Output the first line of the listing and each line after it, up to and including the line that contains "middle dip: (1233, 512)", exactly as written, minus the pictures.

Given information START

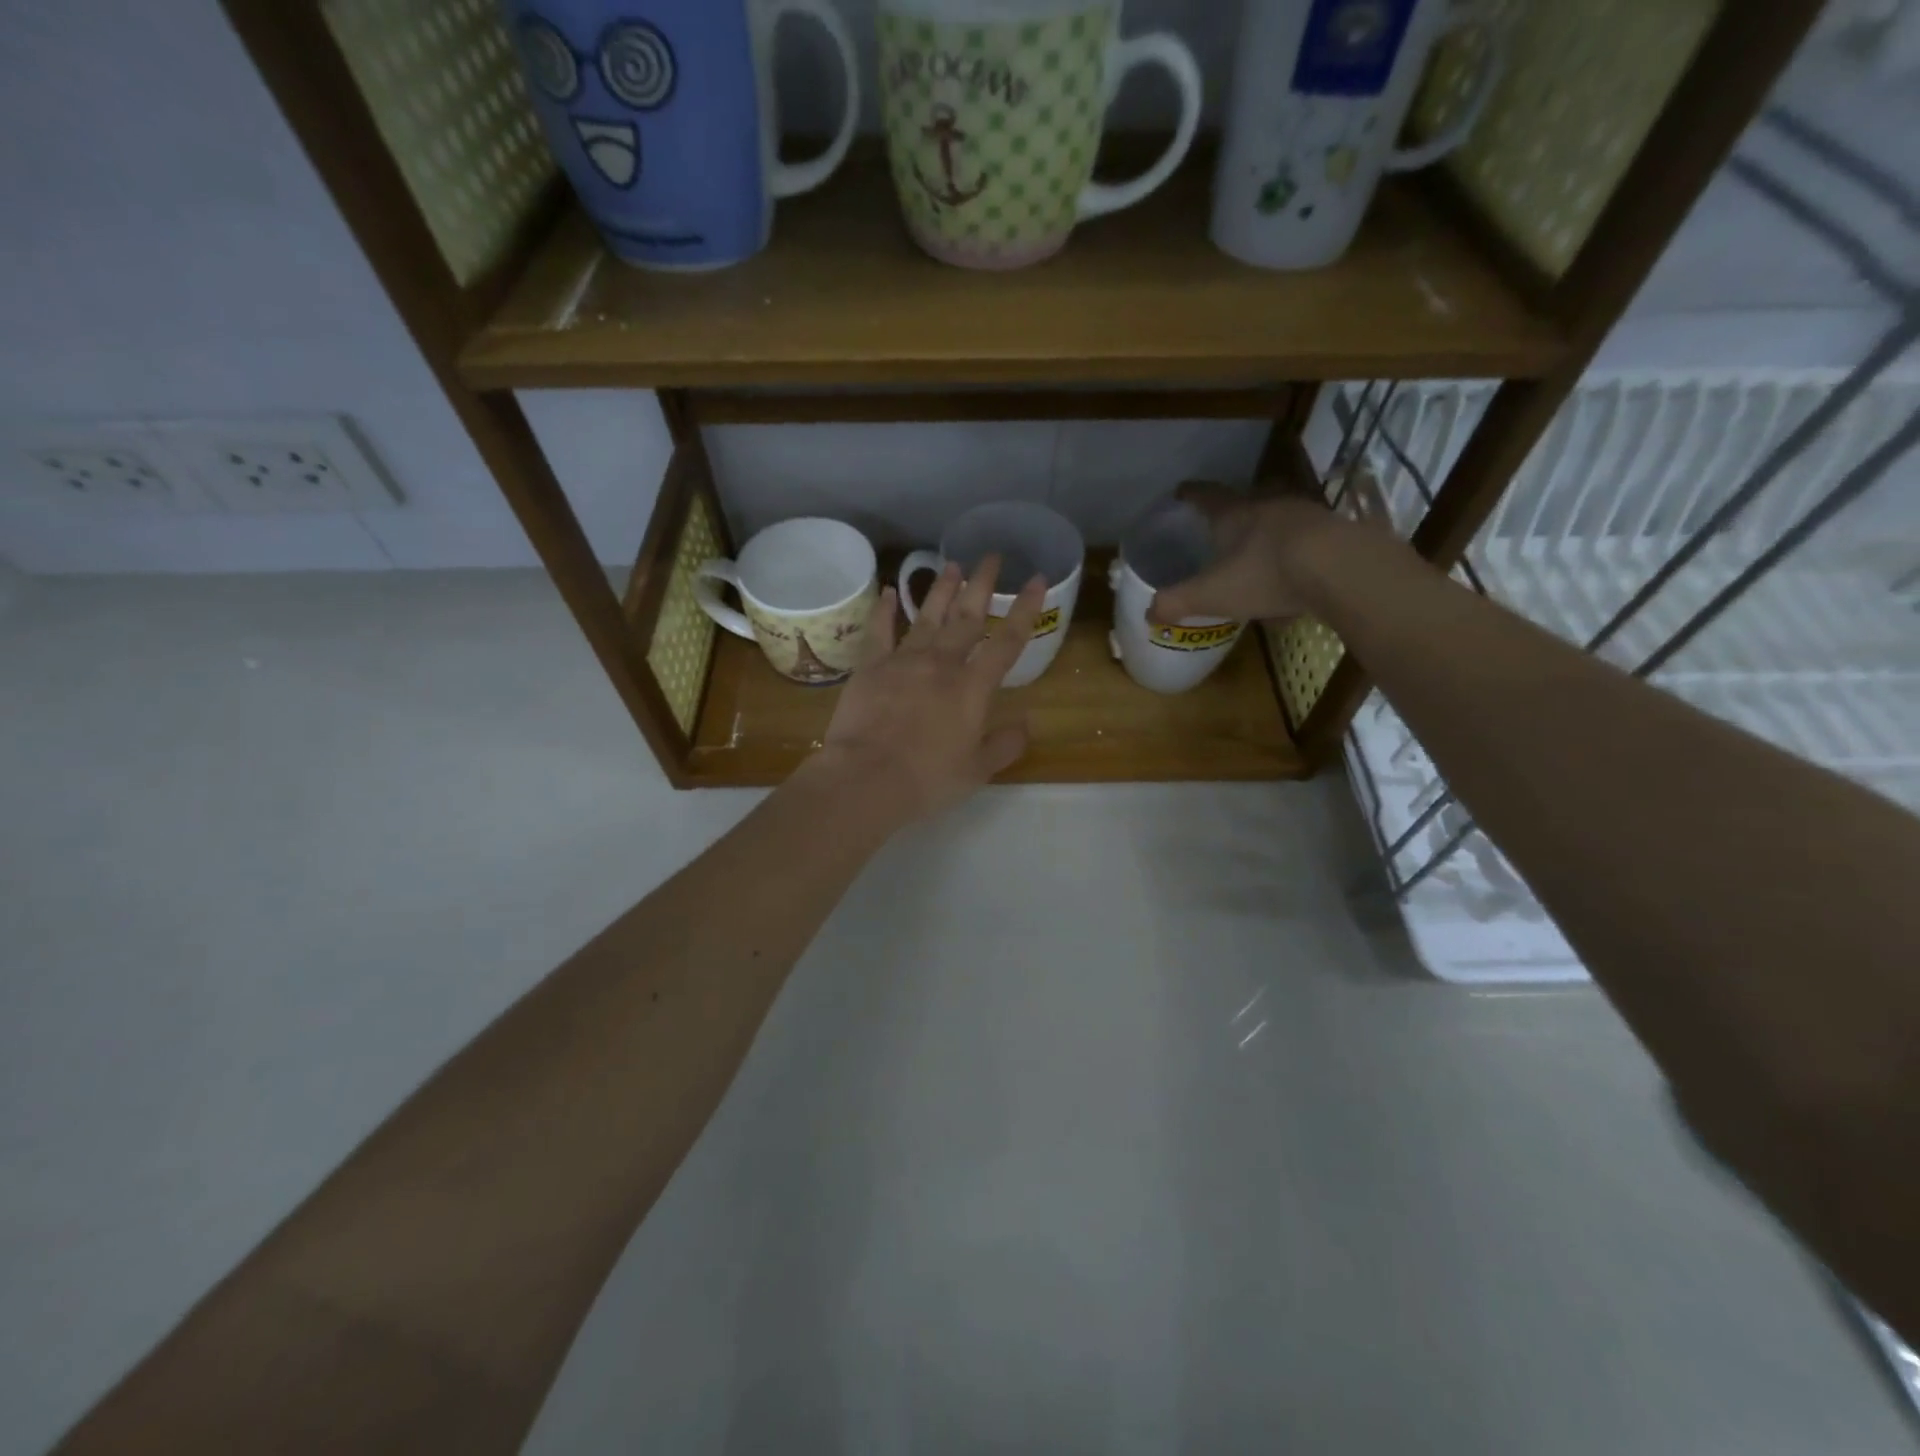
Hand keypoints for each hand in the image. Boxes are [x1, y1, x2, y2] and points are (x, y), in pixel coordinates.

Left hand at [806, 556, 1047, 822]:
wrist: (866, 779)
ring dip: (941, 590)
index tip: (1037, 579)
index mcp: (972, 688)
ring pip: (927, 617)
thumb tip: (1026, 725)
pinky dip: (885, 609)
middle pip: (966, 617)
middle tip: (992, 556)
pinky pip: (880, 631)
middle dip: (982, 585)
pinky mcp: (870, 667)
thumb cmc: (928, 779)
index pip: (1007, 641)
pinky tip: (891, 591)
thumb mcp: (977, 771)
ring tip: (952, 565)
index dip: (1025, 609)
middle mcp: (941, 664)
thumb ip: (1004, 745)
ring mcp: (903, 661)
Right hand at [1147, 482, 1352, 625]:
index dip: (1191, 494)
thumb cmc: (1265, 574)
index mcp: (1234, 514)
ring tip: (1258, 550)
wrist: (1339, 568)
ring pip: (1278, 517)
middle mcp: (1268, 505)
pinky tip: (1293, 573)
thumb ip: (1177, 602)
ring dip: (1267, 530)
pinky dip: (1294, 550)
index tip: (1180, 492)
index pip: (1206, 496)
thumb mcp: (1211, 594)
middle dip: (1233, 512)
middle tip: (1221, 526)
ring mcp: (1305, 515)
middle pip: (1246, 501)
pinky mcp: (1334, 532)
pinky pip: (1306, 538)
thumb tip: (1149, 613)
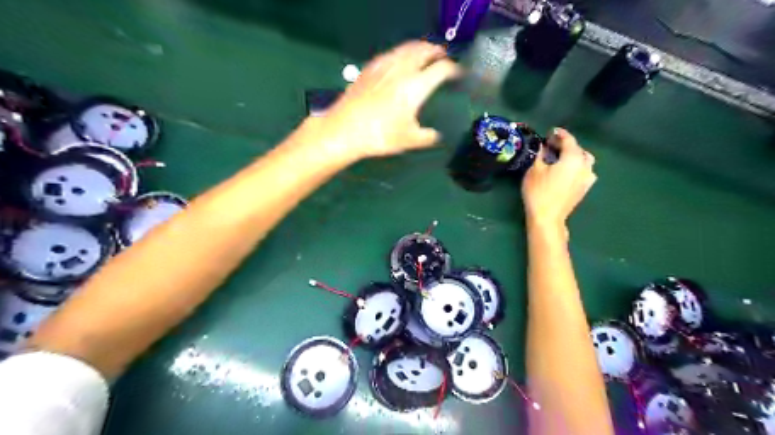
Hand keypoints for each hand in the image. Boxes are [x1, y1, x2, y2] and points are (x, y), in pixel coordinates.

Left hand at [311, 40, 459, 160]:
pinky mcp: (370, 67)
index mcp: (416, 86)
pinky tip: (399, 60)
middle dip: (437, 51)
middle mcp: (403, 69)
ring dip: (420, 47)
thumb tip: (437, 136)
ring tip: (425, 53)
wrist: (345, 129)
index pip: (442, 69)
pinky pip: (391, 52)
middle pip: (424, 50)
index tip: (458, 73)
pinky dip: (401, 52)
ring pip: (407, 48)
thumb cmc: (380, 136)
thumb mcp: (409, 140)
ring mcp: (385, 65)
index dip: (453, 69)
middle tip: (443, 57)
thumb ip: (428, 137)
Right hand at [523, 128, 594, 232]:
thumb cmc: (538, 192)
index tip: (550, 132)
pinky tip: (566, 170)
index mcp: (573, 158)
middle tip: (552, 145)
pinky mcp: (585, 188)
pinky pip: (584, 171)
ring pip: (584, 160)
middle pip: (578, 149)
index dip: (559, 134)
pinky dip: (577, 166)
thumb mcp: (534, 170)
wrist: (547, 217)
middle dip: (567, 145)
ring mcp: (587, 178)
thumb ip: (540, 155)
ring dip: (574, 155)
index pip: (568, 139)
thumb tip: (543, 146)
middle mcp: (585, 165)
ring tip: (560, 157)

Given information END

* _Task solution_:
Hand keypoints for each hand in the image. Boxes are [x1, y1, x2, y2] and points are (x, y), in pixel coordinates.

Left hand at [806, 556, 1047, 822]:
wrist: (866, 779)
ring dip: (941, 590)
index tip: (1037, 579)
index mcp: (972, 688)
ring pip: (927, 617)
thumb tip: (1026, 725)
pinky dip: (885, 609)
middle pip: (966, 617)
middle tip: (992, 556)
pinky pip: (880, 631)
middle dip: (982, 585)
pinky mcp: (870, 667)
thumb cmc: (928, 779)
index pip: (1007, 641)
pinky tip: (891, 591)
thumb mcp: (977, 771)
ring tip: (952, 565)
index dip: (1025, 609)
middle mcp: (941, 664)
thumb ip: (1004, 745)
ring mcp: (903, 661)
Right hand at [1147, 482, 1352, 625]:
index dip: (1191, 494)
thumb cmc: (1265, 574)
index mcp: (1234, 514)
ring tip: (1258, 550)
wrist: (1339, 568)
ring pip: (1278, 517)
middle mcp: (1268, 505)
pinky tip: (1293, 573)
thumb ip: (1177, 602)
ring dip: (1267, 530)
pinky dip: (1294, 550)
index tip: (1180, 492)
index pip: (1206, 496)
thumb mcp: (1211, 594)
middle dip: (1233, 512)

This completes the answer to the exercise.